*** Data for processing

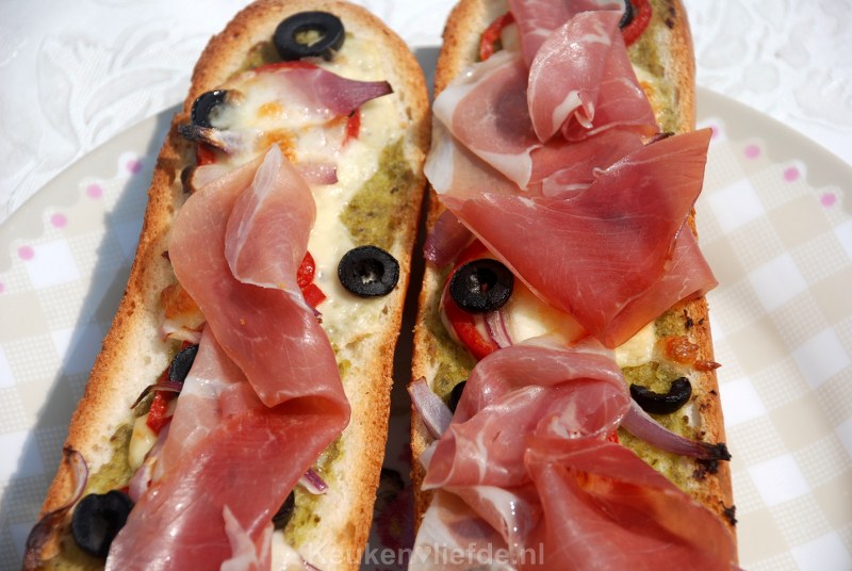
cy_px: 286
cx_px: 426
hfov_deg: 13.0
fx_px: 3733
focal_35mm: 158
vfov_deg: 8.7
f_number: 5.6
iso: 100
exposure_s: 1/500
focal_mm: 105
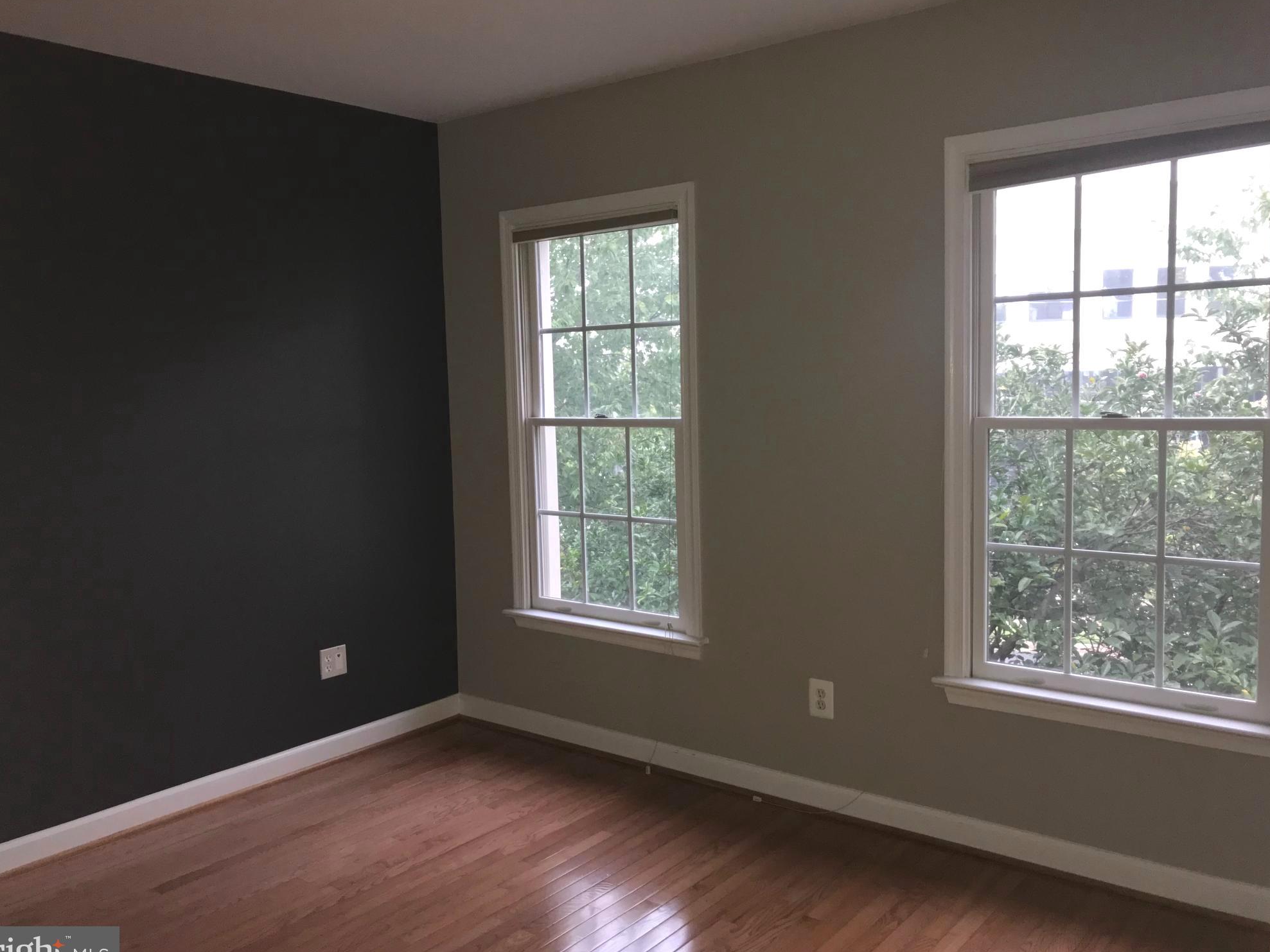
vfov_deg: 48.2
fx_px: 1064
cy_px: 486
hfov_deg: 61.6
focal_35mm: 29
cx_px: 617
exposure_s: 1/30
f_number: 1.8
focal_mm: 3.99
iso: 64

******

**Exercise objective:**
Skip the pictures and print each record exactly as it stands.

**Task output:**
cy_px: 286
cx_px: 426
hfov_deg: 13.0
fx_px: 3733
focal_35mm: 158
vfov_deg: 8.7
f_number: 5.6
iso: 100
exposure_s: 1/500
focal_mm: 105
vfov_deg: 48.2
fx_px: 1064
cy_px: 486
hfov_deg: 61.6
focal_35mm: 29
cx_px: 617
exposure_s: 1/30
f_number: 1.8
focal_mm: 3.99
iso: 64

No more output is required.